A recent wolf shooting at a bear bait station has prompted the Fish and Game Commissioner to shut down wolf hunting in Alaska two weeks early.
Wolf hunting in Alaska has come to an end near Denali National Park and Reserve.
Sam Cotten, Alaska’s Fish and Game Commissioner, ended the season two weeks earlier than scheduled in an area northeast of the park.
A decade ago, the wolf population in Denali was over 100, but a recent study shows only 48 wolves to be living in the park, and with the declining population comes an early end to the season.
Four wolves have been taken legally by hunters or trappers in the park area thus far, and it has affected the decline in population.
For years, opponents of wolf hunting in Alaska’s Denali park have been seeking a permanent ban on hunting and trapping.

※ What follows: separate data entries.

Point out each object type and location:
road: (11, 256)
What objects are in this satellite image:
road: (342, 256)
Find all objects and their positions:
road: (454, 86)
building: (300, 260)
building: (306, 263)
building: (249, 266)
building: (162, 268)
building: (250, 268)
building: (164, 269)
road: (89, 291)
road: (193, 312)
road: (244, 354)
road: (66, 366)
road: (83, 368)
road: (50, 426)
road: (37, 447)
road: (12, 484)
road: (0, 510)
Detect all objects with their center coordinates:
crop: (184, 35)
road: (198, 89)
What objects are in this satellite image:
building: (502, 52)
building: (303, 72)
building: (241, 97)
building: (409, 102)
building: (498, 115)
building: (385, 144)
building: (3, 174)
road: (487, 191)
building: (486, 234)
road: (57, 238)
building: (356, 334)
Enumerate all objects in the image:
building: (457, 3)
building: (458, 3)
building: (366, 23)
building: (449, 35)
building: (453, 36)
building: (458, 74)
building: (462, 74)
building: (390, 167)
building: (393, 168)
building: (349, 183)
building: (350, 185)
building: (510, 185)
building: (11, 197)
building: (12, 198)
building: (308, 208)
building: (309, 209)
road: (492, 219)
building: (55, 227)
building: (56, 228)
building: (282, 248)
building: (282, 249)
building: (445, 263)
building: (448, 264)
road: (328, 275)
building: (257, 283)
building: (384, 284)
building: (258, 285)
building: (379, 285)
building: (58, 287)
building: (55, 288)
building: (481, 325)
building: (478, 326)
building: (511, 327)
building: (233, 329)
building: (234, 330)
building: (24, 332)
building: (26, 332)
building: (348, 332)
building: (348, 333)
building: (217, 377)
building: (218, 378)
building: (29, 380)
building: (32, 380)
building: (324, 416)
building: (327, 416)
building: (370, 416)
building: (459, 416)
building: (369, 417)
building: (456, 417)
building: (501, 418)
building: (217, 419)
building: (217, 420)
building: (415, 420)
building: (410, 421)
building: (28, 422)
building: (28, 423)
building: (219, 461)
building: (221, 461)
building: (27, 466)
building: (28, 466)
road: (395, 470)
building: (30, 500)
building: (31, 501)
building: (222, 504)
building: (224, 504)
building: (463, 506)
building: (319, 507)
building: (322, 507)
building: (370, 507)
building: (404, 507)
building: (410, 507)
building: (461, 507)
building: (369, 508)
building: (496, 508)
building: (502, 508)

Since the recent news that wolves are being attracted to bear bait stations, and are often shot, Cotten closed the season early.
It’s an unintended consequence with the bear hunters. I haven’t confirmed it yet, but it’s possible that there were a couple of wolves taken in the early part of this month that we just found out about, and with these active bear hunters likely to take wolves as long as they’re legal, we just decided that that’s not going to work.
Since he’s become commissioner in December, Cotten has received hundreds of emails about the wolf deaths.
The NPS claims that three in Denali were killed earlier in May, one of which was killed by other wolves, but the other two – one male and the other a pregnant female – were killed by hunters near Healy.